The lipid bilayer consists of two layers- an outer leaflet and an inner leaflet.[1] The components of bilayers are distributed unequally between the two surfaces to create asymmetry between the outer and inner surfaces.[2] This asymmetric organization is important for cell functions such as cell signaling.[3] The asymmetry of the biological membrane reflects the different functions of the two leaflets of the membrane.[4] As seen in the fluid membrane model of the phospholipid bilayer, the outer leaflet and inner leaflet of the membrane are asymmetrical in their composition. Certain proteins and lipids rest only on one surface of the membrane and not the other.
The biological membrane is made up of lipids with hydrophobic tails and hydrophilic heads.[5] The hydrophobic tails are hydrocarbon tails whose length and saturation is important in characterizing the cell.[6] Lipid rafts occur when lipid species and proteins aggregate in domains in the membrane. These help organize membrane components into localized areas that are involved in specific processes, such as signal transduction.
Red blood cells, or erythrocytes, have a unique lipid composition. The bilayer of red blood cells is composed of cholesterol and phospholipids in equal proportions by weight.[6] Erythrocyte membrane plays a crucial role in blood clotting. In the bilayer of red blood cells is phosphatidylserine.[7] This is usually in the cytoplasmic side of the membrane. However, it is flipped to the outer membrane to be used during blood clotting.[7]
Phospholipid bilayers contain different proteins. These membrane proteins have various functions and characteristics and catalyze different chemical reactions. Integral proteins span the membranes with different domains on either side.[5] Integral proteins hold strong association with the lipid bilayer and cannot easily become detached.[8] They will dissociate only with chemical treatment that breaks the membrane. Peripheral proteins are unlike integral proteins in that they hold weak interactions with the surface of the bilayer and can easily become dissociated from the membrane.[5] Peripheral proteins are located on only one face of a membrane and create membrane asymmetry.

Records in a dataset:
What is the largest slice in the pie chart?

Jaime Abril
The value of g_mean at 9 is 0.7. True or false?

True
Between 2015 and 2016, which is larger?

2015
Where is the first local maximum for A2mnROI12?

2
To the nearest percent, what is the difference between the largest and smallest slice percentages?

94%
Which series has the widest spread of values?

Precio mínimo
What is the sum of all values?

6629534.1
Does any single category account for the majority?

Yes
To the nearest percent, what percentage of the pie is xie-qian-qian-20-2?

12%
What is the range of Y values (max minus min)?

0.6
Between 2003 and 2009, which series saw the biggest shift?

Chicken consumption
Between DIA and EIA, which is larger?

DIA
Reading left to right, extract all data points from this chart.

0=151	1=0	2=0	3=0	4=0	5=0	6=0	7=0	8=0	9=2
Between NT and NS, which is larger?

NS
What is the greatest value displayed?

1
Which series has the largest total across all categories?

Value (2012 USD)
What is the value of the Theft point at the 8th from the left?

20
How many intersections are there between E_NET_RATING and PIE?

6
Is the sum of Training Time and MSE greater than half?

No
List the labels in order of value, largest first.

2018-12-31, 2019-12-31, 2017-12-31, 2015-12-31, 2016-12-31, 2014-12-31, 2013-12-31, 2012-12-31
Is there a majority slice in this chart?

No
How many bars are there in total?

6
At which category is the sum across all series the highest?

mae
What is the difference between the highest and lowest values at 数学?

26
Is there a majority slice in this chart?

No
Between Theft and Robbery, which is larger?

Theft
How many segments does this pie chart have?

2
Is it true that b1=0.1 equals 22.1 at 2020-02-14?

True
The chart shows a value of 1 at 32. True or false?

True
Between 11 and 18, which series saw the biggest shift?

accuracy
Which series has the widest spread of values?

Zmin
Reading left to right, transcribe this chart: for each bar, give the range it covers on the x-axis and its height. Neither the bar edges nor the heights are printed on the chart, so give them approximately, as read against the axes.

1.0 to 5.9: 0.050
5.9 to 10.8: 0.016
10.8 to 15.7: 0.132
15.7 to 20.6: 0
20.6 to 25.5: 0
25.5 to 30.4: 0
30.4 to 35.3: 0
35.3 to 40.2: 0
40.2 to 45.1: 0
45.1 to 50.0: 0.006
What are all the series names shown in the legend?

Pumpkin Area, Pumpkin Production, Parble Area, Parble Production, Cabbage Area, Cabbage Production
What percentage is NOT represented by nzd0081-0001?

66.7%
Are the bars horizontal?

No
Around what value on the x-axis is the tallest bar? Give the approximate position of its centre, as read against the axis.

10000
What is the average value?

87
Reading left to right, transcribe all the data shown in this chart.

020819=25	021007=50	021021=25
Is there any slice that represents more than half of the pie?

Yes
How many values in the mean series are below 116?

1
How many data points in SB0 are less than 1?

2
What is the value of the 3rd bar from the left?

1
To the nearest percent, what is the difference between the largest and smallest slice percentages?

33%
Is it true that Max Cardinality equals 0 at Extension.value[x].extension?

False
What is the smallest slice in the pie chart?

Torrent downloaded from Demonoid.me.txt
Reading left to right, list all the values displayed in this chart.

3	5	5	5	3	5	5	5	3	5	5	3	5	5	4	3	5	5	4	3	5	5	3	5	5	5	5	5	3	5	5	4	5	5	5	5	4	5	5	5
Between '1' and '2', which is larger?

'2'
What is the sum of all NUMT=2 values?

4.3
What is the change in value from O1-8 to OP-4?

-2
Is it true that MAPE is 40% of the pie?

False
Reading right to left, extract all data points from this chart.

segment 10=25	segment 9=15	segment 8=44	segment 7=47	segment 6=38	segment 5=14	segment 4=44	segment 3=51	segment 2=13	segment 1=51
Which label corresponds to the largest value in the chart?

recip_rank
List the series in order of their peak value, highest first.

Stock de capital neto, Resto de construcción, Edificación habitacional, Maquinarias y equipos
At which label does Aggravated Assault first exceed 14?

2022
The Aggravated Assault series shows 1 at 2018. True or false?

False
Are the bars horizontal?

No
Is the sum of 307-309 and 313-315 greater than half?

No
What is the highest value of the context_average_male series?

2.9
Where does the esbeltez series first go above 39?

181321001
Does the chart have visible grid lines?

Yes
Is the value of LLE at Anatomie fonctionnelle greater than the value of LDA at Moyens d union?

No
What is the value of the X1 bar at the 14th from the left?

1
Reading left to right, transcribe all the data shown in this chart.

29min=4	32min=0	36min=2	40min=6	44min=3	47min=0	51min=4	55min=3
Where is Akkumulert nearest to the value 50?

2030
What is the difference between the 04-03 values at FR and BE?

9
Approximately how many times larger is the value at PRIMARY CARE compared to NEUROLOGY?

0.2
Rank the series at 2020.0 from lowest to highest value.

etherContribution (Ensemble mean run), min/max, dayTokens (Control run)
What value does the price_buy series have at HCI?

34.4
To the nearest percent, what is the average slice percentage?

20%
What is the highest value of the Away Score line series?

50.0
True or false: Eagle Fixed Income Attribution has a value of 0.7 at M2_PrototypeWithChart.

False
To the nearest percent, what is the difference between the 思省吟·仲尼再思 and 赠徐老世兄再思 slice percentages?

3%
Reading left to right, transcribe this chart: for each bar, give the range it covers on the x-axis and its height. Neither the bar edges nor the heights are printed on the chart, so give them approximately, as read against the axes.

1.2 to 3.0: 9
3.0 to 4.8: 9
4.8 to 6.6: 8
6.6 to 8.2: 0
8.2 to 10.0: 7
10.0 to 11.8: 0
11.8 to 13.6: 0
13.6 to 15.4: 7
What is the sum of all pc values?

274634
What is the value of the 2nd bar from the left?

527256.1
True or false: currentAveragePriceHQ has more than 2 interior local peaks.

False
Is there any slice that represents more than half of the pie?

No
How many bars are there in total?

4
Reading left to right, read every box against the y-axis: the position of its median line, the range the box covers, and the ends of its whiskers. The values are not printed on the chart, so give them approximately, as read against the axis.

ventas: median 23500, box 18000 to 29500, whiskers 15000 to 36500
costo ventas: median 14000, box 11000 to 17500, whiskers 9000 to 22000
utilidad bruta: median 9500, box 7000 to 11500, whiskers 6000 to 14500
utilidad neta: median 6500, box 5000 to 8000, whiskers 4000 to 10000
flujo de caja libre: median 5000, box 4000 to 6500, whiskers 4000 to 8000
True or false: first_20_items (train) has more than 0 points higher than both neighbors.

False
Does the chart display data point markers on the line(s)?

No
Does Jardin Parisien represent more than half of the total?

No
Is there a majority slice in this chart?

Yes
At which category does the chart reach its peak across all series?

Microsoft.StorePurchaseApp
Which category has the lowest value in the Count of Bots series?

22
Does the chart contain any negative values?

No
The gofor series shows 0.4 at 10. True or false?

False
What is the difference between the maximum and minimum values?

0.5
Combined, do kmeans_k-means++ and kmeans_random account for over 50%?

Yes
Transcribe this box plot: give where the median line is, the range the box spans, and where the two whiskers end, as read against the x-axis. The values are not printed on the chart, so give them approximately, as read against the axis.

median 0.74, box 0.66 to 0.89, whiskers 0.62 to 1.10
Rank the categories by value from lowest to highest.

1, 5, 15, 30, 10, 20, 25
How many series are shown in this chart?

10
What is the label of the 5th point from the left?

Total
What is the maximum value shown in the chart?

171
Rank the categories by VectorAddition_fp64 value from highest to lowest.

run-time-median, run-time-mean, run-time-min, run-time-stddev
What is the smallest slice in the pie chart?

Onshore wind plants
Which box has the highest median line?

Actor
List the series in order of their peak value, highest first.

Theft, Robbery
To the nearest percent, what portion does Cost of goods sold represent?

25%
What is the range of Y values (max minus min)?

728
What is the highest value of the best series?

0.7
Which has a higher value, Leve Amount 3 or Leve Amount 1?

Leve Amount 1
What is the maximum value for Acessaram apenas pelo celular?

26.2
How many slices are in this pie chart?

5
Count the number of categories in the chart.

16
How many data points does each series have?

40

## [WORK TASK]
According to the text on lipid bilayers, what happens to phosphatidylserine in red blood cells during blood clotting?

## [SOLVED EXERCISE]
It is flipped from the cytoplasmic side of the membrane to the outer membrane.